5 Ways To Increase Your Influence Monday to Monday
Most leaders believe they are more influential than they really are. Think about it. When was the last time you took a look at how your listeners perceive you when you are communicating rather than what you believe to be true? There may be a chance you are sabotaging your influence without even knowing it. This is why self-awareness is the first step to greater influence Monday to Monday®.
Influential communicators acknowledge that they don’t know everything, and they are open to self-discovery. It is natural human tendency to base our opinion of ourselves on how we feel when we communicate rather than on the facts of how we actually look and sound. Our thinking is, I feel good; therefore, I am good. More often than not, what we feel inside doesn’t translate to what listeners are seeing and hearing. We may believe that we are better communicators than others think we are. Or, the opposite may be true.
- Facts, not feelings. To enhance your influence, you need to evaluate your communication based on facts, not feelings. You need to get to the heart of what is really going on by experiencing your communication through the eyes and ears of your listeners and readers.
There are two primary ways to get the facts about your communication that will help grow your self-awareness.
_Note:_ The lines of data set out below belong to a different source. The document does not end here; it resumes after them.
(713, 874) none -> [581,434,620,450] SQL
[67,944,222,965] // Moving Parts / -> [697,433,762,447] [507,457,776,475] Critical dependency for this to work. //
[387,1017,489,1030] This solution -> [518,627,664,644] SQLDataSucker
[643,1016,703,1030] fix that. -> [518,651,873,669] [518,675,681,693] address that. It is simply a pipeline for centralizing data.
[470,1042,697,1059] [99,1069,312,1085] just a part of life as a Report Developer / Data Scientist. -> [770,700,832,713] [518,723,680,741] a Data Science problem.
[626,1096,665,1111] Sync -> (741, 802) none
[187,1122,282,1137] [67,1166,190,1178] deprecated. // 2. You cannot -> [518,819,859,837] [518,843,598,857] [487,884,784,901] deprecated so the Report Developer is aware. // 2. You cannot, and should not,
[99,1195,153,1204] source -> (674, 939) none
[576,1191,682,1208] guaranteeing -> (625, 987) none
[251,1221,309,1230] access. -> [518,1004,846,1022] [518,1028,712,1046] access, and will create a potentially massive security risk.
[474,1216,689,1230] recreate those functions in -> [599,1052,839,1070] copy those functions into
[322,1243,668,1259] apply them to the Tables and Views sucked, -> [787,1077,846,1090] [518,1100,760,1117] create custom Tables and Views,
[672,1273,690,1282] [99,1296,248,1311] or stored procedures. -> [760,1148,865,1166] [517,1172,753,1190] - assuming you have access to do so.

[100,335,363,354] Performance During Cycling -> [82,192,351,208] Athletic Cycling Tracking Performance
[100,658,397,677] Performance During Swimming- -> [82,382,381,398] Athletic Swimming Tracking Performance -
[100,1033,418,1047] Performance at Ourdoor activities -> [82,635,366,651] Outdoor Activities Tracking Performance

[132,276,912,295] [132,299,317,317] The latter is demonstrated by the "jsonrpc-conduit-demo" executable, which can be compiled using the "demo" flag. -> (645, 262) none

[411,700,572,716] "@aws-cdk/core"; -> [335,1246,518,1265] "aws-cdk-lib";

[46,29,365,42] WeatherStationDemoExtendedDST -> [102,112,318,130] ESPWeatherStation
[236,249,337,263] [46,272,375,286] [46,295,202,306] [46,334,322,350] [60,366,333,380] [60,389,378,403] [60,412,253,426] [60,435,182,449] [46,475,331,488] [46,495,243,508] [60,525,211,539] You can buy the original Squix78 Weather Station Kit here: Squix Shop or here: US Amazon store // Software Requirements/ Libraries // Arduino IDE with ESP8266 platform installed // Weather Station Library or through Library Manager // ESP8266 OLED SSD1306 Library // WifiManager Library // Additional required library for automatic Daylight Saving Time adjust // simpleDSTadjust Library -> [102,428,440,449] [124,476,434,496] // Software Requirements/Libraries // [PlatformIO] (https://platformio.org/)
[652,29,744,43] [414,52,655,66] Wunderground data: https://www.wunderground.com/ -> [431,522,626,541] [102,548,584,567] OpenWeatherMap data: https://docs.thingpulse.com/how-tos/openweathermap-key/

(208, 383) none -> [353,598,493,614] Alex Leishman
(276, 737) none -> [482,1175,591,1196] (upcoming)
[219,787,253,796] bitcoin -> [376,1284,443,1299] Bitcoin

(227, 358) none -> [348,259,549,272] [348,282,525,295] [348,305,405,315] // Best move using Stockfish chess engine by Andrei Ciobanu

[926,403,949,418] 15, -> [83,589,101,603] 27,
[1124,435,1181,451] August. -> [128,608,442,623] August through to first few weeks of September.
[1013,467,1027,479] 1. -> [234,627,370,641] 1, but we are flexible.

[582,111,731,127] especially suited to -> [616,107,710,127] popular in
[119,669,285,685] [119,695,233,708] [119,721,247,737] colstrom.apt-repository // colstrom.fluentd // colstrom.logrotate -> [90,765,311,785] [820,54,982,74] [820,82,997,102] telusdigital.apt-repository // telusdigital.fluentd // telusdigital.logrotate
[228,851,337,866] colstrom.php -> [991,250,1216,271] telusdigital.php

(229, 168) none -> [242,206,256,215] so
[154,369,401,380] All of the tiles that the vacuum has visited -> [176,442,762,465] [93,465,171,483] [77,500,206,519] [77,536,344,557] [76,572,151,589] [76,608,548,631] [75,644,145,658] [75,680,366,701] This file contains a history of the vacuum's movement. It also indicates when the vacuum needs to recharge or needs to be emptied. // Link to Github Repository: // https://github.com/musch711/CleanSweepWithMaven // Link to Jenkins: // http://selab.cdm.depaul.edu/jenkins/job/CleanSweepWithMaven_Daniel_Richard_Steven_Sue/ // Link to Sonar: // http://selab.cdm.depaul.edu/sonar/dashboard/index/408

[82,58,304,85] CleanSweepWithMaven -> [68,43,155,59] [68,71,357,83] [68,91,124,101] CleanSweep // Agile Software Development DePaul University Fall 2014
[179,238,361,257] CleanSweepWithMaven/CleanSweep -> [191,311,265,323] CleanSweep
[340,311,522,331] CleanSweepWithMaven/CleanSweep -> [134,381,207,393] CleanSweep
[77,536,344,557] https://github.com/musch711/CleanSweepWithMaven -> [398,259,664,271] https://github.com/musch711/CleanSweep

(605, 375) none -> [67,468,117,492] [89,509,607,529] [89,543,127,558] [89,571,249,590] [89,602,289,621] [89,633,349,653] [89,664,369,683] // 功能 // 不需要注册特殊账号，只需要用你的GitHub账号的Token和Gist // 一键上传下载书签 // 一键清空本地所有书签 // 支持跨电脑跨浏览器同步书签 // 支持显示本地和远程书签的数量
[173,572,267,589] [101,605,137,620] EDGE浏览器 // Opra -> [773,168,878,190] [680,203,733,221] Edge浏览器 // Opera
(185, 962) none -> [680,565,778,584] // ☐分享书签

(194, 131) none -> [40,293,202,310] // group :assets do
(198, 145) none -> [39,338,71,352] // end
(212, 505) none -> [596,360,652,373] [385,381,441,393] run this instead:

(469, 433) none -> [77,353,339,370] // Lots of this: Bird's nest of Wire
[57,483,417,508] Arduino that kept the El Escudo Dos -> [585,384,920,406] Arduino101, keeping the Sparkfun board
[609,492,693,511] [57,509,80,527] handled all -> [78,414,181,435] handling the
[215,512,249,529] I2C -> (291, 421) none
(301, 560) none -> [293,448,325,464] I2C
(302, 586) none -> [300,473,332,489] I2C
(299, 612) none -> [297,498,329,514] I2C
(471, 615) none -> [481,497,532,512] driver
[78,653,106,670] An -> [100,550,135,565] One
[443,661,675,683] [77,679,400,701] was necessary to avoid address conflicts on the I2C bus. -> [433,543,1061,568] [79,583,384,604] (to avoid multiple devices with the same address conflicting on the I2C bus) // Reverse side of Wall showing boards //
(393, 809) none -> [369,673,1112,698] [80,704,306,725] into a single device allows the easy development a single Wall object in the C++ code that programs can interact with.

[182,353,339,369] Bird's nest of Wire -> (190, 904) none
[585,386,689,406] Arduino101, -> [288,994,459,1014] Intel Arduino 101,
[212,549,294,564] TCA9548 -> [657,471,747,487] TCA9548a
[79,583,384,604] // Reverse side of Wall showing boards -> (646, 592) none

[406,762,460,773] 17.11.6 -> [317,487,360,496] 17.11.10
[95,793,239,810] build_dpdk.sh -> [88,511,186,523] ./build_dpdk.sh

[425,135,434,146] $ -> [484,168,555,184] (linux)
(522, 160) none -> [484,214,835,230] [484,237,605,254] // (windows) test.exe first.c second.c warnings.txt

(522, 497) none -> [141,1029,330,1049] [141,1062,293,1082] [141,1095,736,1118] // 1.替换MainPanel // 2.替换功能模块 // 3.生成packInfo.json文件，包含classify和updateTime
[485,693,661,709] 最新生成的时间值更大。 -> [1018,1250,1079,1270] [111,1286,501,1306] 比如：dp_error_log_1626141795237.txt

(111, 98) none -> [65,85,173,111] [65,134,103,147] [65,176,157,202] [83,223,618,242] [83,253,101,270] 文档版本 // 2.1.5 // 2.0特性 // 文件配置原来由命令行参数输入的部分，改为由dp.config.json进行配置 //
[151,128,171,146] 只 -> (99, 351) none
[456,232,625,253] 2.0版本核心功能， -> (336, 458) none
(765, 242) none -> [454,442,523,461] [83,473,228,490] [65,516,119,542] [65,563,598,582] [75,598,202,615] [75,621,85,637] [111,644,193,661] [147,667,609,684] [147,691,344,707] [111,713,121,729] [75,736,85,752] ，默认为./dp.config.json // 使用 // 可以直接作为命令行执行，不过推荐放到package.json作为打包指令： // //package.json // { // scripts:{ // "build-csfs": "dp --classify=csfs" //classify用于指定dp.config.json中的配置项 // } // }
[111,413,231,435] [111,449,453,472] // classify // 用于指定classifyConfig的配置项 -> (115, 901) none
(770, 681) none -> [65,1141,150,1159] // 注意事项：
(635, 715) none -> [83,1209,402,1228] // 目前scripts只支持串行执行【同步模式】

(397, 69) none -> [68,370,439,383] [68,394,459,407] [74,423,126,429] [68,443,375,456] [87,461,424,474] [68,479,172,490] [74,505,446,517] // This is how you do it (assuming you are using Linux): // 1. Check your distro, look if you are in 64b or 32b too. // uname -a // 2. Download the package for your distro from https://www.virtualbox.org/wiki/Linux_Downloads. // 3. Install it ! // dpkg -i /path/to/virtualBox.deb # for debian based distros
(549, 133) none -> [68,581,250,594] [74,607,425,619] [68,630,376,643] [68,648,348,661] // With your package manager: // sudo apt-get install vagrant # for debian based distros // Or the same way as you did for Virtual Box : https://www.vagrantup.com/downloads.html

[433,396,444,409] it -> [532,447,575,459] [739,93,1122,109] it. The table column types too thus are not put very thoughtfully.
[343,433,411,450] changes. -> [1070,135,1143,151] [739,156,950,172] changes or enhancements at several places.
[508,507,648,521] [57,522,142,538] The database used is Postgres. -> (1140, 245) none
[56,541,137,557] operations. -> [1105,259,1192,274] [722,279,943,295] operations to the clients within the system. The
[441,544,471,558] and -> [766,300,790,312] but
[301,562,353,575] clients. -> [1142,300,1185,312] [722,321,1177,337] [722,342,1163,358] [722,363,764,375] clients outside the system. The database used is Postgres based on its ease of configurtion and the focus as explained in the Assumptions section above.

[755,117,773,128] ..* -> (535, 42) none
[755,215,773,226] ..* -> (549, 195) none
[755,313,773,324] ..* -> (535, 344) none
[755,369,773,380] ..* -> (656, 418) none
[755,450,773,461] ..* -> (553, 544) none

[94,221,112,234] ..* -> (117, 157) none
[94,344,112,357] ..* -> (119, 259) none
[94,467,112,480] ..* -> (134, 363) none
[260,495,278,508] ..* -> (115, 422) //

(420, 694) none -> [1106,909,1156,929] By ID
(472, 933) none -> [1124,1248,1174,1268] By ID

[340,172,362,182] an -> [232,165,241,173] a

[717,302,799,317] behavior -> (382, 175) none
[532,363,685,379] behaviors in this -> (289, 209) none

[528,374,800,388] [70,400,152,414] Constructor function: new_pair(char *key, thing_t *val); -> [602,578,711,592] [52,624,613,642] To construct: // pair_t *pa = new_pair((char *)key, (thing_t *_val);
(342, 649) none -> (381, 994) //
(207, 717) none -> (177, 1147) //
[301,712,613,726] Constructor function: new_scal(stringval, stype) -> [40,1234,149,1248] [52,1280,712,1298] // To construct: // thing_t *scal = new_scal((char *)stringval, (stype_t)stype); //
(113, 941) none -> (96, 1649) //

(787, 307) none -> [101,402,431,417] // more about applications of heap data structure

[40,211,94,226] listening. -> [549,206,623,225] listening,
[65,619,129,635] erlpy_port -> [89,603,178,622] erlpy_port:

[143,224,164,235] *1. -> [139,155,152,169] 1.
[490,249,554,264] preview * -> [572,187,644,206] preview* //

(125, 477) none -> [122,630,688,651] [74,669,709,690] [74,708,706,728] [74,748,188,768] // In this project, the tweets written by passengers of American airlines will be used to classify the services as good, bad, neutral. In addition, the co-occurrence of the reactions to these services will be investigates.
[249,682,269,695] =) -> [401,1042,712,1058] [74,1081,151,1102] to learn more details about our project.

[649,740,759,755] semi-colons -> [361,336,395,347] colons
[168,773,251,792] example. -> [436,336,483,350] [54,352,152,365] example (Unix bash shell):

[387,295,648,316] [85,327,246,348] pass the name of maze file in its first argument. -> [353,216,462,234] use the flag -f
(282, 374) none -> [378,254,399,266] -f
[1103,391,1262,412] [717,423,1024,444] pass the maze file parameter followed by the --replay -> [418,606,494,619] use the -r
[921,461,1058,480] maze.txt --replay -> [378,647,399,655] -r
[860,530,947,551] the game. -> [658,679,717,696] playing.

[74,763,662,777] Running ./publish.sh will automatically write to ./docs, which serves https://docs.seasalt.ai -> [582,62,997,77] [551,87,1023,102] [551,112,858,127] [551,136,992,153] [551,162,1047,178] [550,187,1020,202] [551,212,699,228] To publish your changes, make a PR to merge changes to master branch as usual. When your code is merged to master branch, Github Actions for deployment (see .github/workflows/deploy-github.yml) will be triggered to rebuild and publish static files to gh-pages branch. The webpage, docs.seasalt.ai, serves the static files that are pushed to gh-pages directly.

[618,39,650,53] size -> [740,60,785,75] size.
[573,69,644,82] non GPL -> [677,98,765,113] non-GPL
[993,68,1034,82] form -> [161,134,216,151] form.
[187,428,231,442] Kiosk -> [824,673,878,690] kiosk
One is to proactively seek meaningful feedback. Getting feedback from others is an essential part of improving your communication and enhancing your influence.
- Prepare for feedback and make it simple. Prior to a meeting, presentation, face-to-face or virtual conversation, ask someone you trust to observe you and give you feedback. This may be a co-worker, mentor or family member. Ask this person to watch for specific, ineffective verbal and nonverbal behaviors you would like to change. For example, “I’m trying to avoid beginning my sentences with the word ‘so.’ Please let me know what you hear.”
Focus on one behavior at a time. When you focus on more than one, frustration may set in, convincing you to throw in the towel by going back to your old habits.
- Make the commitment this week to take a look through the eyes and ears of your listeners. In addition to feedback, the other way to get factual data about your communication is to watch yourself on video or listen to yourself on audio. Video acts like a mirror, enabling you to see exactly what others see and hear exactly what others hear when you communicate. What you see and hear is who you truly are when you communicate.
Video recording yourself is the only way I know to reveal the truth of what your listeners see and hear. As painful as it might be to watch and hear yourself, is it any worse than spending the rest of your career clueless as to what others are thinking about you or saying behind your back?
- Practice the power of the pause. Um, what perception, like, do you create, you know, when you hear, um, a speaker using, uh, words that clutter, you know, their language? “Knowledgeable,” “credible” and “confident” probably do not come to mind.
Most individuals use these filler words to buy themselves time to think about what they want to say or to avoid silence. Pausing gives your listener a chance to hear, understand and absorb your message. When you create a two-way conversation with your audience, you are able to adjust your message based on their needs and expectations.
Replace non-words by taking time to pause and b-r-e-a-t-h-e. If your message is cluttered with non-words, your audience may see you as someone who is unable to perform their job or as someone who lacks knowledge.
Pausing guarantees you will not lose your credibility and your audience’s attention. The benefits of pausing are essential to influencing your audience to take action.
- Connect with purpose. Eye connection is the only delivery skill that conveys trust and believability. Without this skill, you increase the risk of not creating or maintaining a relationship with your listener. If they do not trust you as a partner, leader or motivator, they will never be influenced to take action based on your message.
Only speak when you see eyes! Every time you look away from your listener to refer to your notes, visual aids or to simply give you and your listener a break, pause.
When you forget what to say, where do you tend to look? At the ceiling, floor or anywhere away from your audience? Yes. When you disconnect with your audience, do you say, “Uh,” “um,” “well,” etc.? At this very moment, you instantly communicate to your audience that you do not know what to say. You begin to lose trust and credibility.
With eye connection, you will avoid non-words and gain control by allowing yourself to think on your feet. When you are focused with your eyes, you will be focused in your thoughts.
Put a 30-day action plan together today to make these five how-to’s a part of your day-to-day communication. To take your career to the next level, you have to be influential Monday to Monday.® Imagine the reputation you could create for yourself and the level of influence you could have if you put the same amount of effort, focus and preparation into every interaction. There are very few people who consistently communicate with influence. If you can train yourself to do that, you will set yourself apart from the crowd.